> _Directions for this task_:
Although the entries contain pictures, only their words should be duplicated exactly.
#### Listed records
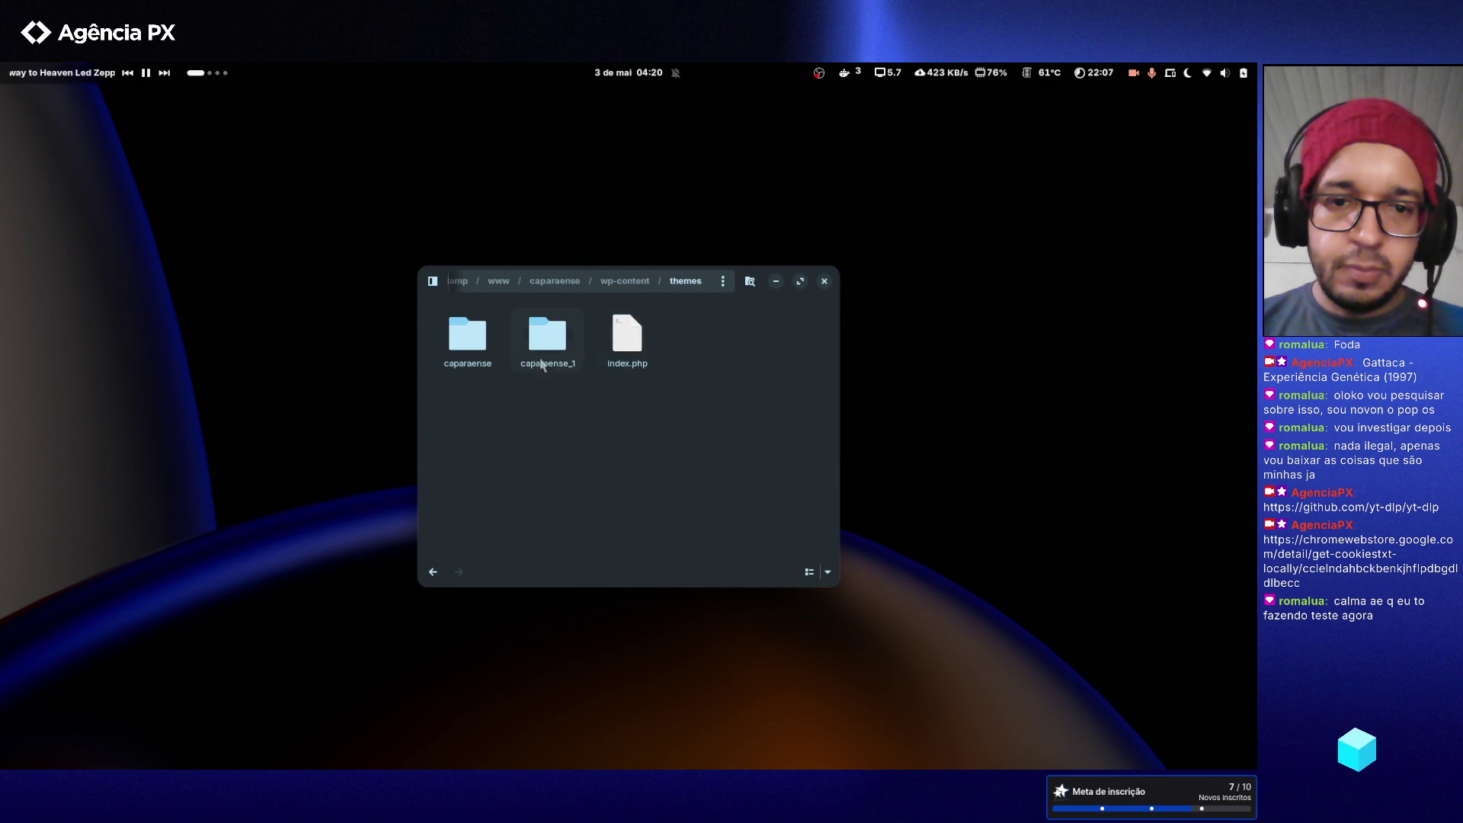
double_click(462, 342)
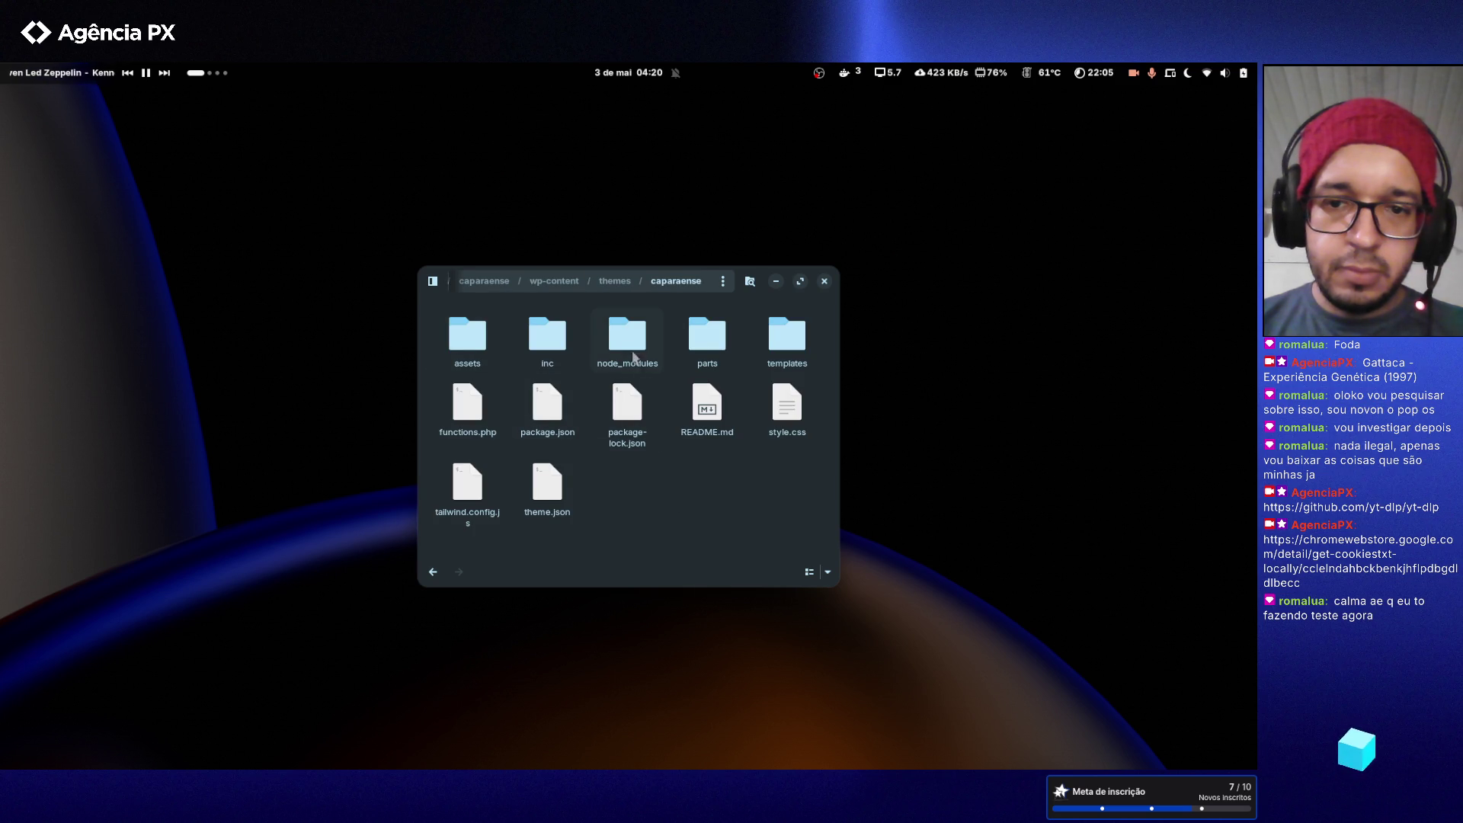
click(634, 361)
click(670, 528)
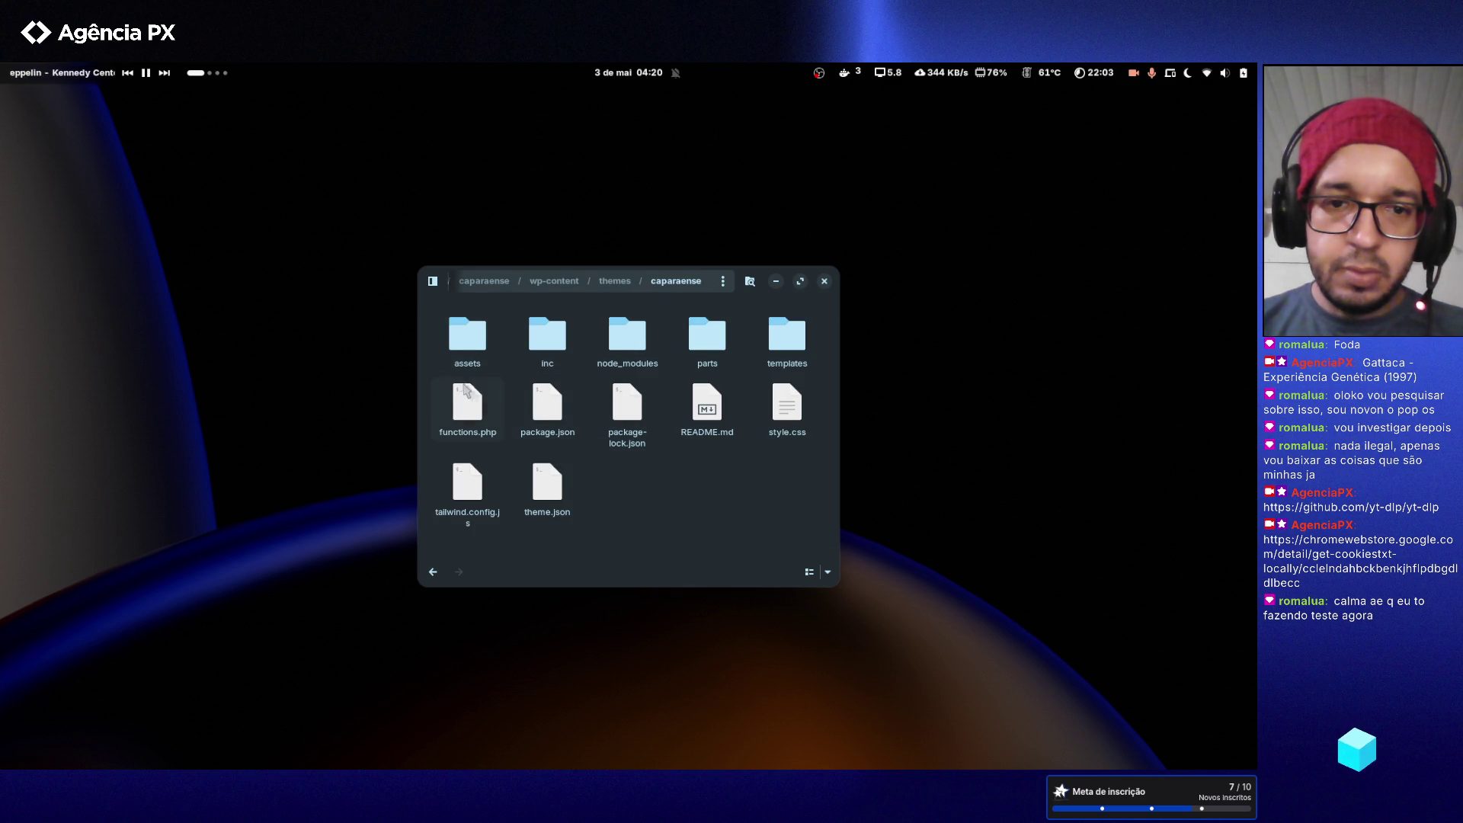
- Peek into the theme's assets, inc, node_modules, parts and templates folders
double_click(464, 339)
key(alt+Left)
double_click(564, 352)
key(alt+Left)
########
> _Answer for the task_:
double_click(462, 342)
click(634, 361)
click(670, 528)
- Peek into the theme's assets, inc, node_modules, parts and templates folders
double_click(464, 339)
key(alt+Left)
double_click(564, 352)
key(alt+Left)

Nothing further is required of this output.